**Tarefa curta 1**
Selecione todas as linhas da listagem que contêm a palavra "common", diferenciando maiúsculas de minúsculas.

**Artigo**
Leia abaixo na íntegra:

 

No dia 29/12/2023, durante o recesso parlamentar, foi editada a Medida Provisória (MP) 1.202 pelo presidente da República, a qual revoga o Programa Emergencial de Retomada do Setor de Eventos (Perse), reonera parcialmente a contribuição previdenciária sobre a folha de pagamento e limita a compensação de créditos decorrentes de decisões judiciais.

O artigo 62 da Constituição federal expressa em seu caput que medida provisória somente poderá ser editada “em caso de relevância e urgência”. Em desacordo com a Constituição, a MP editada prevê a produção de efeitos de seus artigos somente em 1.º de abril de 2024, três meses após a sua edição, ou seja, se pode esperar 90 dias, não se trata de urgência.

Esse prazo remete à noventena, princípio constitucional que determina que os entes – União, Estados, Distrito Federal e municípios – cobrem o tributo somente depois de decorridos 90 dias da publicação da lei que o instituiu ou aumentou. A inconstitucionalidade encontra-se quando não se trata de lei e sim de medida provisória, o que deixa claro que a MP veio com intenção de legislar, e não de cumprir o seu caráter de relevância e urgência.

**Entradas fornecidas**
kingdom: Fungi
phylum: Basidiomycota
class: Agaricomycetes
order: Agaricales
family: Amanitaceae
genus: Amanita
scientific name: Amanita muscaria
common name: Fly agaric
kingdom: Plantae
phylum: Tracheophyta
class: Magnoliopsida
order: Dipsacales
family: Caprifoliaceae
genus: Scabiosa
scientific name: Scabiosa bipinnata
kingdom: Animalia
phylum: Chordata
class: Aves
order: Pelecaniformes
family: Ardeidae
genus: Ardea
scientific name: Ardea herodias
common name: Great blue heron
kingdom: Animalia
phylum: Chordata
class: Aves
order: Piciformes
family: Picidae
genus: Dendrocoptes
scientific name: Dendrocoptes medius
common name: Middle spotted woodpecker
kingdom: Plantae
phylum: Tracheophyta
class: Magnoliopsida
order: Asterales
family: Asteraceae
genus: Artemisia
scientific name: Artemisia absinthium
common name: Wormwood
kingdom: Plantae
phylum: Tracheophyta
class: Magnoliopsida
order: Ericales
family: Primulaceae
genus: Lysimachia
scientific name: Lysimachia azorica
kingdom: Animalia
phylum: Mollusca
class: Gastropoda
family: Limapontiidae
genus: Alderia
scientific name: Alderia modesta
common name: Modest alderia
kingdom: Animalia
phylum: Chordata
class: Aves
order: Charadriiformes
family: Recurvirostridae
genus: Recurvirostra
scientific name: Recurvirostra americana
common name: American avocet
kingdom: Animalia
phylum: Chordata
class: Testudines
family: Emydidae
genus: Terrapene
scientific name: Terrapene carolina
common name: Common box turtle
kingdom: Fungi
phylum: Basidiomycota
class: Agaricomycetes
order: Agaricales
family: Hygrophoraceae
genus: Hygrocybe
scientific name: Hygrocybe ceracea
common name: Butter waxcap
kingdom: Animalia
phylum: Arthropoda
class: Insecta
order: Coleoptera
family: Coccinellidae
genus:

**Tarefa curta 2**
Enumere todos os entes que o artigo cita ao explicar o princípio da noventena.

**Resultado final 1**
common name: Fly agaric
common name: Great blue heron
common name: Middle spotted woodpecker
common name: Wormwood
common name: Modest alderia
common name: American avocet
common name: Common box turtle
common name: Butter waxcap

**Resultado final 2**
União, Estados, Distrito Federal e municípios.